Further down are entries; set down exactly and only the lines from the one with "sine biner. Yaşarken" up to and including the one with "Votre Forum", dropping each picture.

[Page images and extracted text]
########################################
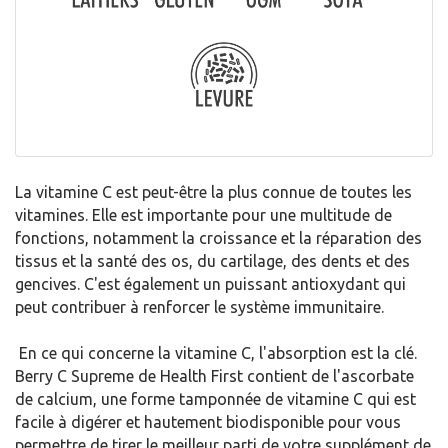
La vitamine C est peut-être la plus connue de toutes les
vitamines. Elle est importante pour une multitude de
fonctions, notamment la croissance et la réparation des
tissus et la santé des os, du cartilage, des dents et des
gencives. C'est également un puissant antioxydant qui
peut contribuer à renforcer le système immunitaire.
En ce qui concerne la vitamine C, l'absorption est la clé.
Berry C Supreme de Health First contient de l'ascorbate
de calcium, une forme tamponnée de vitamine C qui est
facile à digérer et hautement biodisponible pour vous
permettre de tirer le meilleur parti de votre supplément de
########################################
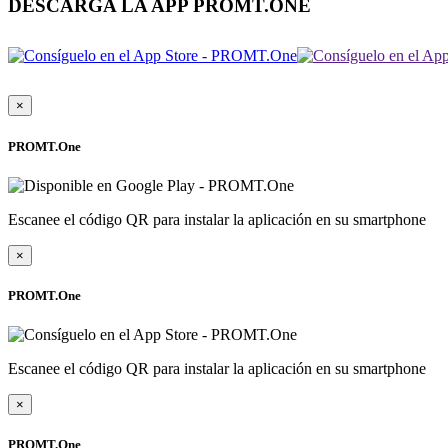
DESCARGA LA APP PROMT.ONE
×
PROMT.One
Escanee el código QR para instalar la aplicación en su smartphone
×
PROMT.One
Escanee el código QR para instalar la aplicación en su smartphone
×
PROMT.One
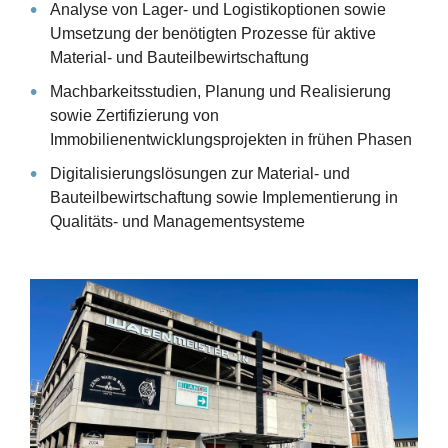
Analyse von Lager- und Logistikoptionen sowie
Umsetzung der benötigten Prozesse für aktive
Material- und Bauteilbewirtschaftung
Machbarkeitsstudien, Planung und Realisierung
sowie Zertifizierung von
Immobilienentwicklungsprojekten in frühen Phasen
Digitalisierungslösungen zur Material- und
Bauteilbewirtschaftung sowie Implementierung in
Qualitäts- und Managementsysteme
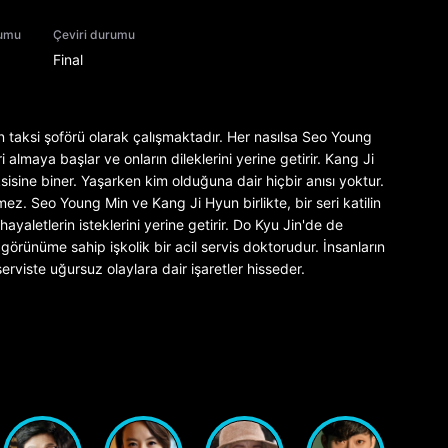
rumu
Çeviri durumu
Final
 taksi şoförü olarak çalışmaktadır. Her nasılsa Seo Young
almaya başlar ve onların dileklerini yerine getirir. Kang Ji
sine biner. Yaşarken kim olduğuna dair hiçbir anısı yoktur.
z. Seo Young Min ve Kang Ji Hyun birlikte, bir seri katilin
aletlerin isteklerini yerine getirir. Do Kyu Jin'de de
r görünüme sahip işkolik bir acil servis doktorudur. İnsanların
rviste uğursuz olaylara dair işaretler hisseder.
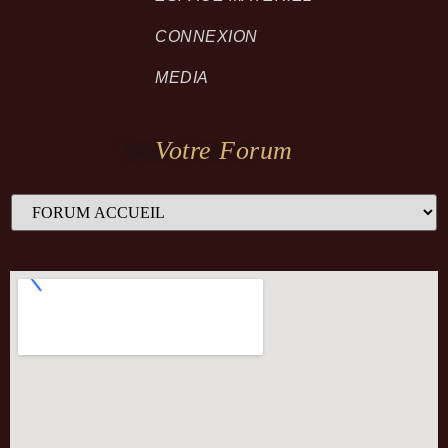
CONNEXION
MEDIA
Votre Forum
########################################
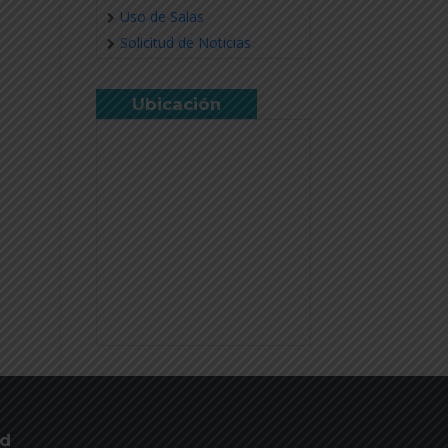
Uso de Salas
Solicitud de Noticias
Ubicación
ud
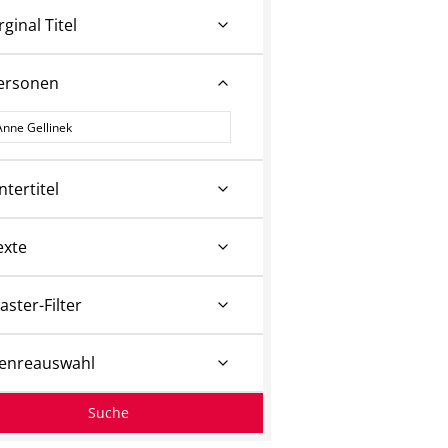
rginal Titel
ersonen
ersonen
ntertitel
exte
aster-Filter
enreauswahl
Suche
########################################
### [Written solution]
sine biner. Yaşarken kim olduğuna dair hiçbir anısı yoktur.
z. Seo Young Min ve Kang Ji Hyun birlikte, bir seri katilin
aletlerin isteklerini yerine getirir. Do Kyu Jin'de de
r görünüme sahip işkolik bir acil servis doktorudur. İnsanların
rviste uğursuz olaylara dair işaretler hisseder.
CONNEXION
MEDIA
Votre Forum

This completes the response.